Microsoft has released a new program that says it can accurately differentiate 99 percent of the time between security and non-security software bugs.
A data collection of 13 million work items and bugs from 47,000 developers stored across AzureDevOps and GitHub repositories was used by Microsoft to build a process and machine learning model that correctly distinguishes between security and non-security bugs.
Additionally, the program can reliably detect critical, high-priority security bugs 97 percent of the time on average.
The company plans to open source the technique on GitHub in the coming months along with examples of models and other tools so the program can be used to help human experts.
The training data and the statistical samples used to provide them with a manageable amount of data to review were accepted by security experts when designing their model. This data was then encoded into representations called feature vectors, as Microsoft researchers used a two-step method to construct the device.
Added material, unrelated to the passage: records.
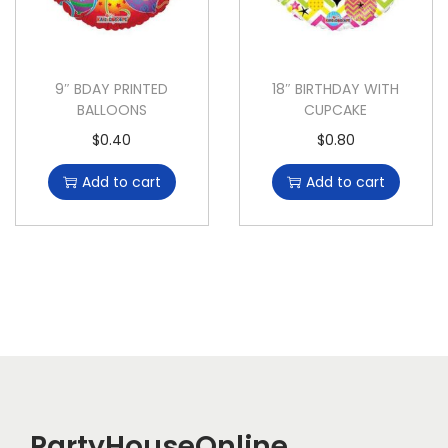
9″ BDAY PRINTED
18″ BIRTHDAY WITH
BALLOONS
CUPCAKE
$
0.40
$
0.80
Add to cart
Add to cart
PartyHouseOnline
The model first learned to distinguish security and non-security bugs, and then learned to apply safety labels (critical, significant or low-impact) to those bugs.
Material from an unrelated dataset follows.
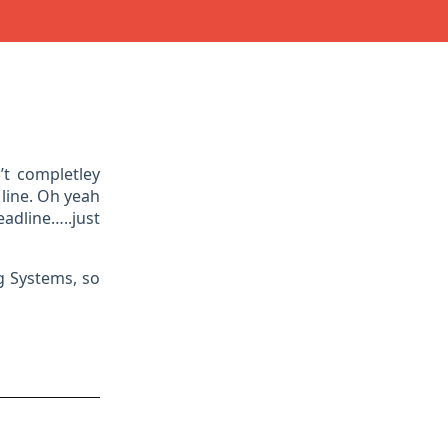
’t completley
 line. Oh yeah
adline…..just
g Systems, so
In a blog post announcing the new system, Microsoft explained how it used machine learning models and security experts to better identify security bugs, saying:
“Every day, software developers stare down a long list of features and bugs that need to be addressed. Security professionals try to help by using automated tools to prioritize security bugs, but too often, engineers waste time on false positives or miss a critical security vulnerability that has been misclassified. To tackle this problem data science and security teams came together to explore how machine learning could help. We discovered that by pairing machine learning models with security experts, we can significantly improve the identification and classification of security bugs.”